Georgia Tech Cable Network
- Atlanta, Georgia; United States;

Ownership
- Owner: Georgia Institute of Technology

History
- First air date: 1995
- Last air date: 2022

= Georgia Tech Cable Network =

TV provider in Atlanta, Georgia, USA

The Georgia Tech Cable Network (GTCN) was the on-campus television provider of the Georgia Institute of Technology in Atlanta, Georgia, United States. Established in 1995, GTCN served the on-campus buildings, especially Georgia Tech Housing.

==Content==
They had a 123-channel lineup, 24 of which were HD, and two of which (channels 20 and 21) they generate content for themselves. In particular, they had a show called "Ramblin' Research" that showed professors' research and personal interests. In addition, they showed many recent movies. The network was also part of the Georgia Tech emergency notification system.
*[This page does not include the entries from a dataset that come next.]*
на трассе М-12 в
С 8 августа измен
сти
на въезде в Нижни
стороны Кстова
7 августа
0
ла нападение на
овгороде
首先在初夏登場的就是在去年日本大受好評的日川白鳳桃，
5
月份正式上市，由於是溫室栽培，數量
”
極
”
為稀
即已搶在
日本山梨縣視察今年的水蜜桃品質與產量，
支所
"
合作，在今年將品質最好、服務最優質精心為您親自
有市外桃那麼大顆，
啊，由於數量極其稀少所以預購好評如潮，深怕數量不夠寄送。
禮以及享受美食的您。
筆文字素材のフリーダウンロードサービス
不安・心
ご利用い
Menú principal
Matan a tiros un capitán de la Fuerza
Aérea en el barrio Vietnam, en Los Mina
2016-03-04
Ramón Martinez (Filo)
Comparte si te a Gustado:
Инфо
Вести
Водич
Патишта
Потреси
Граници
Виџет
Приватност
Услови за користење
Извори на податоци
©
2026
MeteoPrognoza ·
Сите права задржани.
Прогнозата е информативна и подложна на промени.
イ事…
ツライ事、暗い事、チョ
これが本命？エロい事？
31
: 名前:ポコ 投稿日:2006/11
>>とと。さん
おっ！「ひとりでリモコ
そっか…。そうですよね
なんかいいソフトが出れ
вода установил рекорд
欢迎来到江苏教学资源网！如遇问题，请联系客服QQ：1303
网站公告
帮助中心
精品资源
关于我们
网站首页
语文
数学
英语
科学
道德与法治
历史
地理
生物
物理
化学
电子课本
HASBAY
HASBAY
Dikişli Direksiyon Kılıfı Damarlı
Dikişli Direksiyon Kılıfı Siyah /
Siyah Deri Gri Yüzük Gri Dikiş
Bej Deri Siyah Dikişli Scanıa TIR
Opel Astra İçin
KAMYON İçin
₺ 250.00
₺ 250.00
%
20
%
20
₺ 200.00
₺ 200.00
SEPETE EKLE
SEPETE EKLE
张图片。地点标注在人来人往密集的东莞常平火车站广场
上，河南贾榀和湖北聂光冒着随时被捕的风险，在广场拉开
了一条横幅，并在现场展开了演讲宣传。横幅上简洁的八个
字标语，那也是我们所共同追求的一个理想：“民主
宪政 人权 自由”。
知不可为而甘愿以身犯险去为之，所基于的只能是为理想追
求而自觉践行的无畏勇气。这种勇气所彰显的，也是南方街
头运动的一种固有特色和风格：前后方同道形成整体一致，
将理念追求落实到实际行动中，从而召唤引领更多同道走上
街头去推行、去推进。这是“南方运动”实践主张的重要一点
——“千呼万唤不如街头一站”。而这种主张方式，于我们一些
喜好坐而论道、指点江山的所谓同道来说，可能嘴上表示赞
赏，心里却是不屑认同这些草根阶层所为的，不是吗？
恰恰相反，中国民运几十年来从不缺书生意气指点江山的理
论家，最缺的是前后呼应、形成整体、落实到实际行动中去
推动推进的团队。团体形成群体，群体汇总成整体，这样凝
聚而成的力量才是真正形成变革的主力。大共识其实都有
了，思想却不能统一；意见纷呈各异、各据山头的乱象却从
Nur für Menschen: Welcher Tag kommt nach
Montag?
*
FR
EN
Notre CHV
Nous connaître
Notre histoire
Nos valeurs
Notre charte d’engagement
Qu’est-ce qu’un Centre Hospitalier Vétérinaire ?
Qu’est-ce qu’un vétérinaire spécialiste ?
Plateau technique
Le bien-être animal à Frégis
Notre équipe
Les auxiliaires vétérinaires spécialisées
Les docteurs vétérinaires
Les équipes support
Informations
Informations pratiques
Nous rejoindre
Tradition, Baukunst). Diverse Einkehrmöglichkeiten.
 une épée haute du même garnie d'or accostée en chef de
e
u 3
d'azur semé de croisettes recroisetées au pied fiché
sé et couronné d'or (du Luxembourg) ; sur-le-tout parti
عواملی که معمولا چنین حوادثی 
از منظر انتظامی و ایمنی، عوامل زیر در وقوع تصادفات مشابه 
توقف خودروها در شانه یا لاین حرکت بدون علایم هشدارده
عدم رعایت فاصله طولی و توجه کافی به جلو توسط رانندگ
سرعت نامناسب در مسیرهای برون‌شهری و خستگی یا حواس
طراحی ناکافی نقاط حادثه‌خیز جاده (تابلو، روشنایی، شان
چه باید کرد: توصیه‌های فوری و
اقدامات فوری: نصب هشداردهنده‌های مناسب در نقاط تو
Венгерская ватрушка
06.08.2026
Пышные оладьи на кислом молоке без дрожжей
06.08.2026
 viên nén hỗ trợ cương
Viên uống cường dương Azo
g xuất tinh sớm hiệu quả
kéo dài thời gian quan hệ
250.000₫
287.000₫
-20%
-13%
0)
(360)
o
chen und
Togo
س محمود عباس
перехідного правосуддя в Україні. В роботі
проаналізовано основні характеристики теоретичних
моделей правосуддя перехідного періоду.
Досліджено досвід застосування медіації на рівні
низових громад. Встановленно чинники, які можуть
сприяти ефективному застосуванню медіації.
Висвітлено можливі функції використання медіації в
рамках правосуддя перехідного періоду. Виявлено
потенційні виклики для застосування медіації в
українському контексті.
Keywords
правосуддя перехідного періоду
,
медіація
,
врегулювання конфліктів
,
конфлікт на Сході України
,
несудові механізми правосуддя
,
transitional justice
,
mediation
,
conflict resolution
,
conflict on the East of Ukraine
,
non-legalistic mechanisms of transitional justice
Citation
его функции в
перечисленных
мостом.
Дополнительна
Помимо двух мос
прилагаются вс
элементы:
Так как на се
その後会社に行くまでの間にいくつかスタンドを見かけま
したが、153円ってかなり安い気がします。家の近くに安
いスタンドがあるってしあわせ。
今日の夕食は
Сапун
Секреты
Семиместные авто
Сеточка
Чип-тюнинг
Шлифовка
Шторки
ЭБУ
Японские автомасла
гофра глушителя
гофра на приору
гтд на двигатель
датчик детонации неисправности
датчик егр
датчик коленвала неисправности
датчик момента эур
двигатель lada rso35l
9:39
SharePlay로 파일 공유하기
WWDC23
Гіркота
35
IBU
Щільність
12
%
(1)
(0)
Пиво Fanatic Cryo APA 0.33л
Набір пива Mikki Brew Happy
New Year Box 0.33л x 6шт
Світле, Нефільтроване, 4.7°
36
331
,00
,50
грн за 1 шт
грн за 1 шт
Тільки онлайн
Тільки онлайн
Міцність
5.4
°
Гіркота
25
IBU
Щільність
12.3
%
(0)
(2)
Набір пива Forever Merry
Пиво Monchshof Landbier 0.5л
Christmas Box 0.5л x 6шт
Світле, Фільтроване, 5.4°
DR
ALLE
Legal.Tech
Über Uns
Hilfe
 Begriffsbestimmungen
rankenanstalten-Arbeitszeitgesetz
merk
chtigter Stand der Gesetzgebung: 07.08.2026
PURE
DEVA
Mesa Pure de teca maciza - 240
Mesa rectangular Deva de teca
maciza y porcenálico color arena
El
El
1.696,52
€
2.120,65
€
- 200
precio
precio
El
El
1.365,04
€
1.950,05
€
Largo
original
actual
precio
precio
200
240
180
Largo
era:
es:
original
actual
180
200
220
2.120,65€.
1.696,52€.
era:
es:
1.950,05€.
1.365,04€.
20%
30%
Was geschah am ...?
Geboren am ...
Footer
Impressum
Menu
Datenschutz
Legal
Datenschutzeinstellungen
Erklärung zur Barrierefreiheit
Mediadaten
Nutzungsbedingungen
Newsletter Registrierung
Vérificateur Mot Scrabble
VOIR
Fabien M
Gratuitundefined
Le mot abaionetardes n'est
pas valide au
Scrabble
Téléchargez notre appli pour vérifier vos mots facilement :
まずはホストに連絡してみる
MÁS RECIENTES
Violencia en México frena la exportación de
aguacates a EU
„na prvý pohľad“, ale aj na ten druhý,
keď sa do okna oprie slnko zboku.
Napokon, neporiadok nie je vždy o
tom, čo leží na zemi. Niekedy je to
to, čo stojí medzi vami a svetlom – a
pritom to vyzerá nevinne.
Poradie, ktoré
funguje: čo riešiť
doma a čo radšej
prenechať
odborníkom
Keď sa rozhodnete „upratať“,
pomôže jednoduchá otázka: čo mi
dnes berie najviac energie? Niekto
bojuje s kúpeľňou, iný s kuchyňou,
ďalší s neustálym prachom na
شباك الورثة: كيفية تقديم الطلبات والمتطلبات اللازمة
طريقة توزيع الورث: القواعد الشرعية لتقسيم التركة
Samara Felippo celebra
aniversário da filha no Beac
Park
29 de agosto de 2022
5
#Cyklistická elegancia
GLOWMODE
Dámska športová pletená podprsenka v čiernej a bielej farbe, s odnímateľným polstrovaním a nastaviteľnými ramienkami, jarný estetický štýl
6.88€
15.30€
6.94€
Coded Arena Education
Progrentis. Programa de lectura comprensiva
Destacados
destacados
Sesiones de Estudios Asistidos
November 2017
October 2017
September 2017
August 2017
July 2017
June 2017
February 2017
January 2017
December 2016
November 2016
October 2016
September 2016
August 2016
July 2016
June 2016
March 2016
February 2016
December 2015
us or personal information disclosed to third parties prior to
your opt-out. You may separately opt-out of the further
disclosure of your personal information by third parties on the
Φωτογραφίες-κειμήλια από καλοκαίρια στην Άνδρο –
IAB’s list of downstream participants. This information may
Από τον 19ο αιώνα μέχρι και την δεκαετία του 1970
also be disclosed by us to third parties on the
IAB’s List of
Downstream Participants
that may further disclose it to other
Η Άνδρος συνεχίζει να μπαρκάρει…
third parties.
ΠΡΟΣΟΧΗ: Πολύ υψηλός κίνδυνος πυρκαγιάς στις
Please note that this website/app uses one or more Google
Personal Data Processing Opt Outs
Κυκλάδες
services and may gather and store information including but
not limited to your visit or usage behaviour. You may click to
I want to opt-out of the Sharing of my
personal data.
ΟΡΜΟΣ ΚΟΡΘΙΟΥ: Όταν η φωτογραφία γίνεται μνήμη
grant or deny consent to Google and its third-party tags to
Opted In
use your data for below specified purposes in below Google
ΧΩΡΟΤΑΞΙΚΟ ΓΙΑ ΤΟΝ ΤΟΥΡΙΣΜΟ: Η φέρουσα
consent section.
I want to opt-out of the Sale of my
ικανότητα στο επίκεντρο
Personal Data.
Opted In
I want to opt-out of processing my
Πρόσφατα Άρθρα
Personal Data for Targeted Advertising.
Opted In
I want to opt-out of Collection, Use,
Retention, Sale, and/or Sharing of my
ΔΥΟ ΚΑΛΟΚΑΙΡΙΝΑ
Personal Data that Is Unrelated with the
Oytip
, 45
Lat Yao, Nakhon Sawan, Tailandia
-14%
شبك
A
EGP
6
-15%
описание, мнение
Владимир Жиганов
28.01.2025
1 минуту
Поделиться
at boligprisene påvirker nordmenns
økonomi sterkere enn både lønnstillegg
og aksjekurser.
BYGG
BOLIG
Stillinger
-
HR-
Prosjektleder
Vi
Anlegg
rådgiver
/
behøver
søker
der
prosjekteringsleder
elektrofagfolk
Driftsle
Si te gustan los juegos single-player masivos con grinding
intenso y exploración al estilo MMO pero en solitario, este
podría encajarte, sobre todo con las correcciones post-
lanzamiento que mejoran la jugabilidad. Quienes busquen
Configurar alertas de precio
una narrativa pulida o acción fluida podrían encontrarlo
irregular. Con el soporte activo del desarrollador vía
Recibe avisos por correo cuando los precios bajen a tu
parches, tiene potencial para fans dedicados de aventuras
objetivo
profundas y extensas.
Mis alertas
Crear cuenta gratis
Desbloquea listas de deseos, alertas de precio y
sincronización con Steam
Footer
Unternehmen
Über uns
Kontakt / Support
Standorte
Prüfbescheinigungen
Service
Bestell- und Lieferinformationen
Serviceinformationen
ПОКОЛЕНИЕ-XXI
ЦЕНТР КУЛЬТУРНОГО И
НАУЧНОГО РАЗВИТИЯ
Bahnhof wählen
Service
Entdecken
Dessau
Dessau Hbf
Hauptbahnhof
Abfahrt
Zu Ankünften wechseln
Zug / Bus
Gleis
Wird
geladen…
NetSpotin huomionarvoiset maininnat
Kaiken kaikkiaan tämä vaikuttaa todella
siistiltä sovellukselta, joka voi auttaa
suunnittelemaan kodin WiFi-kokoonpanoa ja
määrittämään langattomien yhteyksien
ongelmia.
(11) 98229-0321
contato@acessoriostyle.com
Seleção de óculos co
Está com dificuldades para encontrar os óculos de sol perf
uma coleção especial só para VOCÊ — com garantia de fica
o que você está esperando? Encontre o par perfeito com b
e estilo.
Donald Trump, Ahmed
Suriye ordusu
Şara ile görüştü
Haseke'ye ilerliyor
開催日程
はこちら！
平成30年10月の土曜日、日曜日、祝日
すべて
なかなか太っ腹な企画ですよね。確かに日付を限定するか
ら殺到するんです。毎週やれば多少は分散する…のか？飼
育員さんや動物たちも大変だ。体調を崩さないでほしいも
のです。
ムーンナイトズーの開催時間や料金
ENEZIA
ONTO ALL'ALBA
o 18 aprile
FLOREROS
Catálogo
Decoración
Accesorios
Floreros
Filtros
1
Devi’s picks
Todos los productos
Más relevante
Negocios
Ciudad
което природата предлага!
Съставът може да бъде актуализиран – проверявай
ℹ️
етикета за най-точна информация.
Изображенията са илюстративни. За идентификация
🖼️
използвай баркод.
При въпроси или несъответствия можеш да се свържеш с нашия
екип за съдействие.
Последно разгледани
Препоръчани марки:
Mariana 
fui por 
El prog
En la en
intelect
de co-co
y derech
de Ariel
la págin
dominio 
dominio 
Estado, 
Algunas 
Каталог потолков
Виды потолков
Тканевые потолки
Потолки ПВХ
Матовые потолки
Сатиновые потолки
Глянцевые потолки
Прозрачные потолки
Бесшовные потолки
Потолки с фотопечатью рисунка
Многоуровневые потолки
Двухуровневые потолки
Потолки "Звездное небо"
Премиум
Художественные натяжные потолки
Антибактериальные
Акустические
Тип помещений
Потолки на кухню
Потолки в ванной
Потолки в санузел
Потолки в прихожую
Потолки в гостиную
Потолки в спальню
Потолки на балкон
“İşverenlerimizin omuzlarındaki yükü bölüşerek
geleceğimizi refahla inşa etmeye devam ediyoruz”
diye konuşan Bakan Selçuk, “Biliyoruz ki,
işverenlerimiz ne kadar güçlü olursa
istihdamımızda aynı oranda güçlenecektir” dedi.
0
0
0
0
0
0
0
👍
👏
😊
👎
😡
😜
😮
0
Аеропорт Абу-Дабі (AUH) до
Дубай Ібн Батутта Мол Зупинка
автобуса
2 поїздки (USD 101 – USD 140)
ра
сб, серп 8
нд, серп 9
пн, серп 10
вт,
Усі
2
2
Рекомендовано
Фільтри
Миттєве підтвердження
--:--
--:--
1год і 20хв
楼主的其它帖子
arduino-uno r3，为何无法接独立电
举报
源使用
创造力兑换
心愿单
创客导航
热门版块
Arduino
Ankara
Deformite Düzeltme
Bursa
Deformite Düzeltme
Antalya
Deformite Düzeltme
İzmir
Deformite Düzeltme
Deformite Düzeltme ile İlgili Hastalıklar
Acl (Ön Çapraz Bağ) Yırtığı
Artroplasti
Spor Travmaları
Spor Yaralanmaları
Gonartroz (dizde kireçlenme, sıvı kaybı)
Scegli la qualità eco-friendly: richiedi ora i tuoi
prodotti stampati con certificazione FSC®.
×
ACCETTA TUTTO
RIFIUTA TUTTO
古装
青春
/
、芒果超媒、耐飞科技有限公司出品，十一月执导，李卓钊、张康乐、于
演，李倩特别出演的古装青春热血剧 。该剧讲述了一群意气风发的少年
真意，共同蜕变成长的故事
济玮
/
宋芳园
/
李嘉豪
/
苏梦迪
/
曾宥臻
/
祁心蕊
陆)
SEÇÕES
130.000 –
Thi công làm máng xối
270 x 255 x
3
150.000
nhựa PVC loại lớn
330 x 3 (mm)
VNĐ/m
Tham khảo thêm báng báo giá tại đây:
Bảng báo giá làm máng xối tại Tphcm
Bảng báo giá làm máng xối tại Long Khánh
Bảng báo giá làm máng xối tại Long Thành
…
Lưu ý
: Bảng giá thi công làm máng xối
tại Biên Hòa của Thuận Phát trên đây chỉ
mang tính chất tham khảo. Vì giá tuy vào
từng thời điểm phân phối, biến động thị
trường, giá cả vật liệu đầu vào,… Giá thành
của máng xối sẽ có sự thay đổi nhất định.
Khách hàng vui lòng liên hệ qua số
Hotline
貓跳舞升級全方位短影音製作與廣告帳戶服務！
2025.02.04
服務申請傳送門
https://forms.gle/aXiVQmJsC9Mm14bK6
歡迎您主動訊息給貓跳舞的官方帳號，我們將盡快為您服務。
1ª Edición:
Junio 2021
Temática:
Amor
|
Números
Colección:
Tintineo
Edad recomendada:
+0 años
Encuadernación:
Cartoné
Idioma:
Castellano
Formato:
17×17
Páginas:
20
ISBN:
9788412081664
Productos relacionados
Dish Network provided most of GTCN's non-original programming. The service also rebroadcast several Atlanta-area high-definition channels taken directly from local over-the-air broadcasts. GTCN also had one of the widest selections of international channels of cable networks in the United States.

==History==
The Georgia Tech Cable Network was initially established in 1995 and had 54 channels. There was an interactive show called TutorVision, where Georgia Tech students called in questions to be worked live on TV. Other past shows include Tech Shorts and Dr. Staff, humor shows about life at Georgia Tech.

GTCN used to broadcast WREK-FM, Georgia Tech's student-run radio station, on channel 17 from 2003 to early 2009. According to then general manager, Trey Rhodes, the station was “never really notified about [GTCN taking us off the channel], no warning beforehand at all." The station management had an agreement with GTCN that they would be receiving another channel for their new HD content, but instead were demoted to background music for the channel guide. Carol Pulliam, the general manager of GTCN, defended this decision by stating that demoting WREK-FM would allow for the creation of three more HD channels on the network.

This service was discontinued in Fall of 2022.